The Enduring Legacy of Information Analysis in IS
The idea that documents can be decomposed into smaller information units to which direct access might be provided has been historically influential in IS theory and practice, as the following three examples indicate: 

  • In the first half of the 20th century information analysis served as a theoretical fracture point in the professional cleavage between general librarianship and documentation/special librarianship. Whereas general librarians focused on providing subject access to books by means of subject headings that characterized the contents of the document as a whole, documentalists and special librarians sought to provide intellectual access to specific information within documents through detailed indexing of all pertinent information units that they contained. Information analysis thus became a professional marker of documentation and special librarianship. 

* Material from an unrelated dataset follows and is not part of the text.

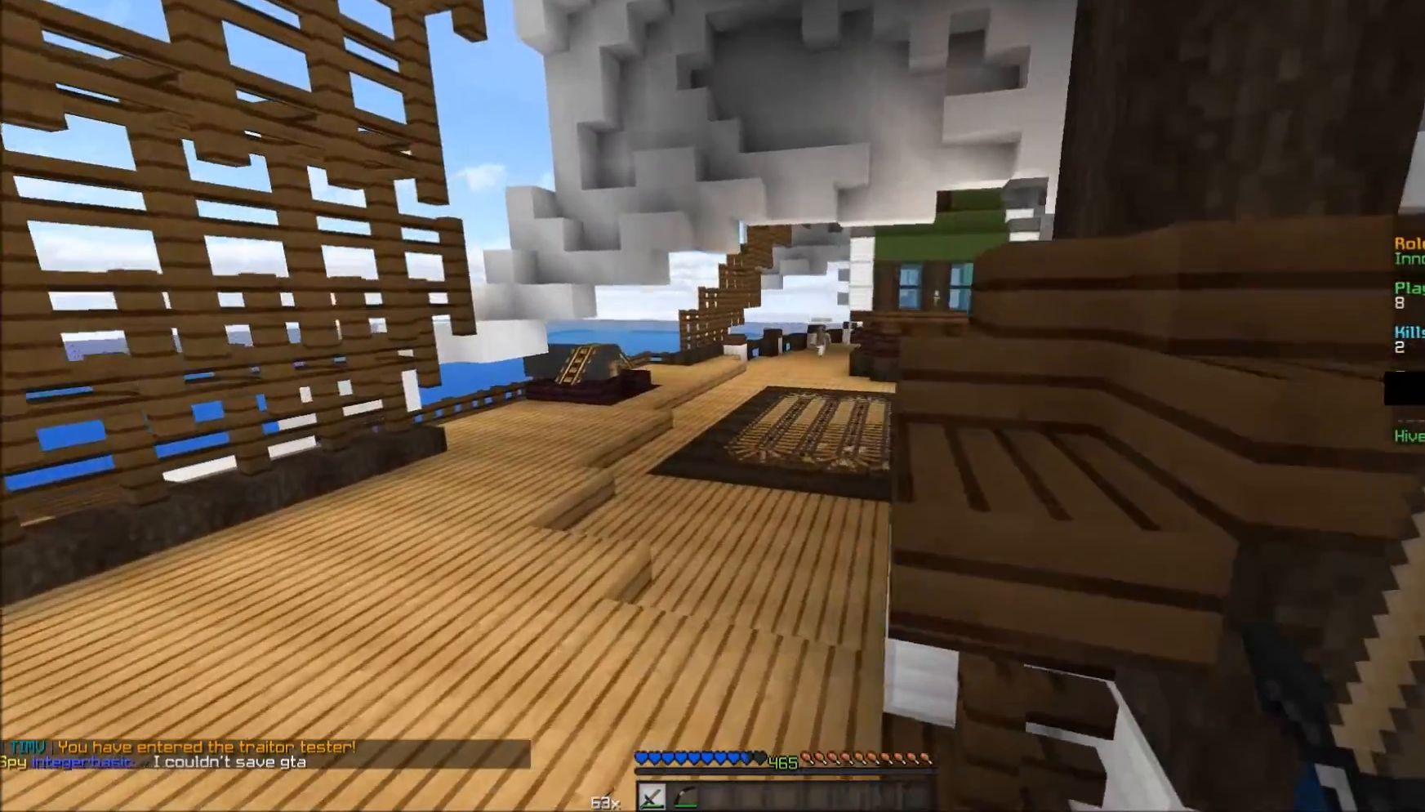
{"keys": ["w"], "mouse": ["left"], "events": [[133, "a", "up"], [133, "mouse_left", "down"], [183, "mouse_left", "up"], [383, "mouse_left", "down"], [433, "mouse_left", "up"], [483, "mouse_left", "down"]]}
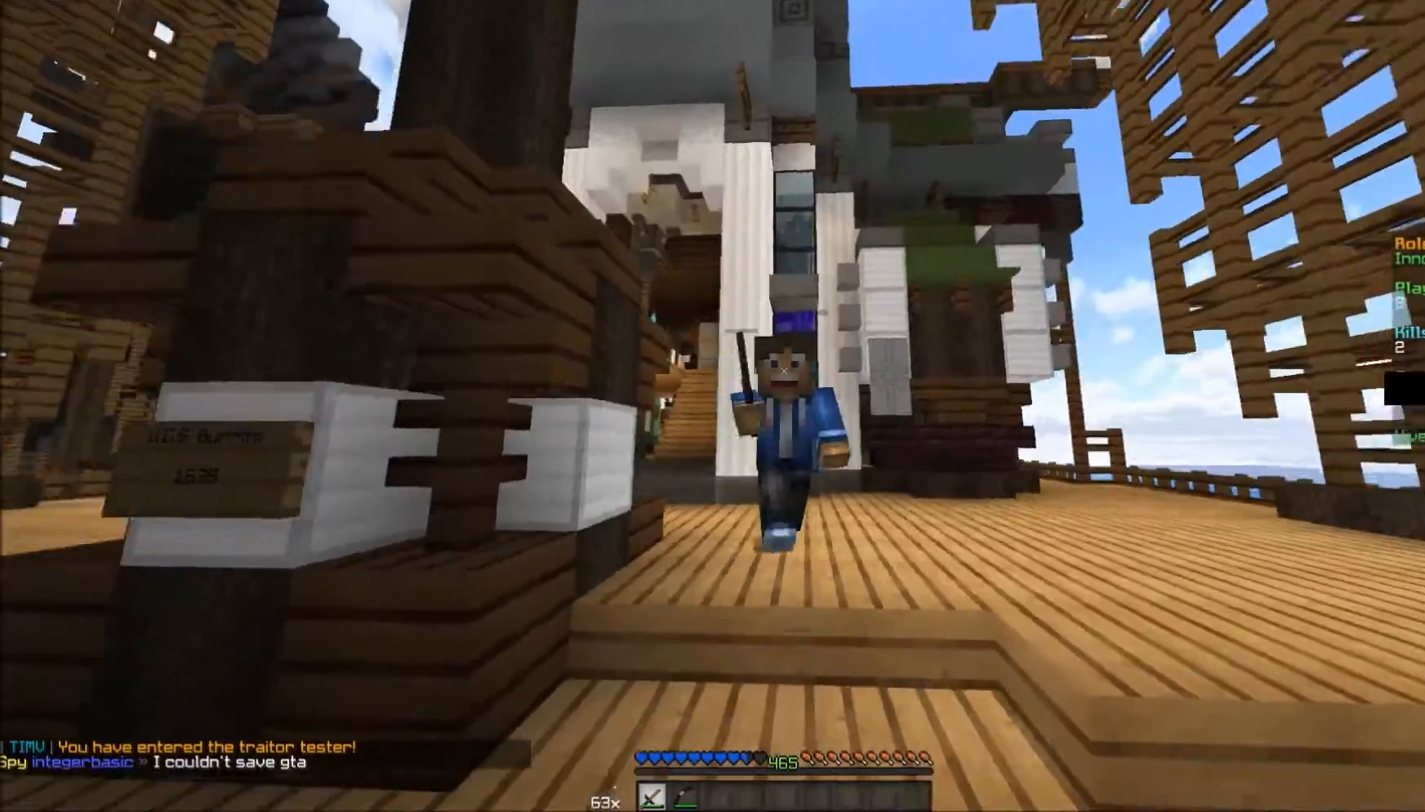
{"keys": ["d", "w"], "mouse": [], "events": [[33, "mouse_left", "up"], [83, "mouse_left", "down"], [133, "mouse_left", "up"], [483, "d", "down"]]}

  • In the 1950s and 1960s, information retrieval (IR) theorists drew a distinction between “document retrieval systems” and “fact retrieval systems.” The former, were intended to retrieve, in response to a user’s query, all documents that might contain information pertinent to answering that query, while the latter were to lead the user directly to specific pieces of information – facts – embedded within the documents being searched that would answer his or her question. The idea of information analysis clearly provided the theoretical impetus for fact retrieval (aka question-answering) systems.
  • From the 1990s through today, the extraction of information units from digital documents has become a focal point of research within IS. XML-based markup languages are being used to identify and isolate chunks of information within digital documents, and systems are being designed to retrieve and collocate these pieces of information. Text-mining techniques are being developed to identify, retrieve and collocate information units from digital documents with unstructured text. The idea of information analysis is the basis of such work.